Dalam hal ini memang sangat dibutuhkan iklim politik yang sensitif gender, untuk memastikan kuota 30 persen tersebut terpenuhi.
Selanjutnya.
"Jika kuota 30 persen sudah terpenuhi, maka PR selanjutnya adalah memastikan Perempuan yang duduk dalam posisi tersebut juga memiliki sensitivitas gender dalam menjalankan tugas dan tanggung jawabnya," sebutnya.
Harapn di hari ibu, terkait apa perlu dibenahi generasi muda kalangan perempuan. Ia menitipkan pesan ke generasi perempuan. Kata dia, sangat menyadari bahwa untuk menjadi politikus atau pemimpin yang berhasil, ternyata tidak ada jalan bebas hambatan untuk.

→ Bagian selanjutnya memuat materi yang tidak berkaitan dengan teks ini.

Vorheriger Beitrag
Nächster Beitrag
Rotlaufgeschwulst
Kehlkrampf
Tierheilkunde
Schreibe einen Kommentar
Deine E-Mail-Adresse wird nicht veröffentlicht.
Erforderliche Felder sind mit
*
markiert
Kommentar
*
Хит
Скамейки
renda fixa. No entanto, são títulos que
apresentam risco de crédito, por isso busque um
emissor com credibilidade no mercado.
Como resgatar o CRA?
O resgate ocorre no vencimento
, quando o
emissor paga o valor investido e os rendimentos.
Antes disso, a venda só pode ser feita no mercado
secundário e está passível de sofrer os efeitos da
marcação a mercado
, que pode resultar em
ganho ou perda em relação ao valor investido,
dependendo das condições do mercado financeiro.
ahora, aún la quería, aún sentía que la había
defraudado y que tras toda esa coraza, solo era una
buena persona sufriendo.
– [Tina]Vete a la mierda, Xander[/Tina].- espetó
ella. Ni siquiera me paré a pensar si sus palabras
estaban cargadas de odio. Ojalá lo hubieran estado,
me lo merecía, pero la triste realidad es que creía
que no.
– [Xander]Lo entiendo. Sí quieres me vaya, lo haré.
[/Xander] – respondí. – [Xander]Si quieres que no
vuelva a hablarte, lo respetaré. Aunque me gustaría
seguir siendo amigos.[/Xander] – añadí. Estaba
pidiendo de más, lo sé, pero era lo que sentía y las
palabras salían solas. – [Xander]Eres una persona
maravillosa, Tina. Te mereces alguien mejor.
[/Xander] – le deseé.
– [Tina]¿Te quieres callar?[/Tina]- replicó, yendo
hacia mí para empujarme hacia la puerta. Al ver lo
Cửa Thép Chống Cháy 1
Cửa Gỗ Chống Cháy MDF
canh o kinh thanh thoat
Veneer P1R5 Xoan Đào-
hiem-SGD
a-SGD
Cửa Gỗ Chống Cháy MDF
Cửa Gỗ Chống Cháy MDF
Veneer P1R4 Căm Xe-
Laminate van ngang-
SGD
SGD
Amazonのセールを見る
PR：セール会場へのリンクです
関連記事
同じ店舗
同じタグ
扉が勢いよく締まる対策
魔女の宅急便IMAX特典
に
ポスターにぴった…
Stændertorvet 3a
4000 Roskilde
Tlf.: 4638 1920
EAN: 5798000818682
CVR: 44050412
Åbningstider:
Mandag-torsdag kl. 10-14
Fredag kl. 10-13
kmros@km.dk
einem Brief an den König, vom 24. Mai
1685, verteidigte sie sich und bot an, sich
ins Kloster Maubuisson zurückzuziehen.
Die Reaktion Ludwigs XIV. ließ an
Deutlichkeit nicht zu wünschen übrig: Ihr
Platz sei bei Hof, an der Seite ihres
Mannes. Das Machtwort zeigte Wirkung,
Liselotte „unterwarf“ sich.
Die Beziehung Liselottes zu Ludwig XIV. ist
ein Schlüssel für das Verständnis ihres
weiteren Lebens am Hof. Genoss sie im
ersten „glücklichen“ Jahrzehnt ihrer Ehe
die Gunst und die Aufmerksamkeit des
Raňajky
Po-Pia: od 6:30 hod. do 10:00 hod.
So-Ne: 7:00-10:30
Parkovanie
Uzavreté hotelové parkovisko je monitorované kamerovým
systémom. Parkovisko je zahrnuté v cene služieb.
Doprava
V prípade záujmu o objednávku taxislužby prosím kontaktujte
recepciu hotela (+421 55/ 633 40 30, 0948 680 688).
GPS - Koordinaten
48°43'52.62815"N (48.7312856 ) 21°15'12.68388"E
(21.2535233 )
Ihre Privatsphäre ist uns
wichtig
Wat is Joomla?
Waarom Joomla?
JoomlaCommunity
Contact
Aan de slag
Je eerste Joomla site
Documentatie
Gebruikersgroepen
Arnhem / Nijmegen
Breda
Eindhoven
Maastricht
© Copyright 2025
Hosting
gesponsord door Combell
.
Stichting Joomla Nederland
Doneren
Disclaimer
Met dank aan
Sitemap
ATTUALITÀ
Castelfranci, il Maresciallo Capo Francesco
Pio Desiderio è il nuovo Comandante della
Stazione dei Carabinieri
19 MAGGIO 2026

Sebaliknya jalan tersebut bercabang-cabang, terjal dan berbatu. Namun kita bisa belajar dengan memahami bagaimana Perempuan dapat mempelajari berbagai dinamika politik selama ini.
"Dan mengambil sisi positifnya menjadi pembelajaran dalam mempraktikkannya pada masa kini dan yang akan dating," pesan Rosniaty Azis.
Ditambahkan, bagi generasi muda yang sekarang ini banyak dikenal sebagai GenZ yang memenuhi syarat sebagai pemilih, mereka adalah salah satu kelompok pemilih yang menjadi primadona peserta pemilu.
Karena selain jumlahnya yang besar, juga karena generasi muda dianggap dapat membawa ide-ide baru yang bisa mendorong perubahan.
Ia berharap, pada pemilu tahun 2024 ini, mereka tidak apatis dalam perilaku politik yang terjadi selama ini, harus menggunakan hak pilihnya alias tidak menjadi golput (golongan putih).
"Sebab keputusan politik yang mereka ambil akan ikut berpengaruh terhadap nasib bangsa ini 5 tahun kedepan, termasuk pada nasib Perempuan dan anak yang membutuhkan pemenuhan hak dan perlindungan," harapnya.
Sedangkan, pengamat politik UIN Alauddin Makassar, Firdaus Muhammad memberikan ulasan bahwa jika melihat latar belakang hari ibu, sejarah mencatat dicetuskannya di Indonesia merupakan tonggak perjuangan perempuan untuk terlibat dalam upaya merebut kemerdekaan.
Mantan Dekan Fakultas Dakwah dan Ilmu Komunikasi itu menyebutkan, tahun 2024 bertepatan pemilu. Menjadi momentum bagi perempuan, sebagai motor penggerak keberhasilan pembangunan di masa mendatang.
"Tentu, perempuan dalam sektor politik juga menunjukkan perubahan-perubahan progresif ketika mereka terlibat hadir memimpin dan mengambil keputusan berdasarkan pengalaman-pengalaman konkrit perempuan dalam kehidupan sehari-hari," harapnya.
Dia menilai, dalam wacana budaya, sudah tidak perlu diragukan lagi, bahwa perempuan adalah garda penting untuk terlibat dalam berbagai kesempatan untuk meningkatkan partisipasi perempuan di bidang politik.
Apalagi, kata dia. UU No 7 Tahun 2017 tentang Pemilihan Umum memang telah mengamanatkan bahwa dalam menentukan komposisi di panggung politik harus memperhatikan kuota 30 persen keterwakilan perempuan. "Namun realisasinya masih belum terlaksana maksimal," jelasnya.
Di tahun mendatang, perlu agenda-agenda seperti sosialisasi pendidikan politik perempuan akan terus dilakukan parpol. Ini adalah langkah yang penting untuk mengadakan lebih banyak kegiatan terkait perempuan dalam politik di masa depan.
Menurutnya, keterlibatan perempuan dalam panggung politik bukan sekadar jadi tim hore. Namun keberadaan mereka guna mewujudkan demokrasi yang lebih inklusif dan representatif.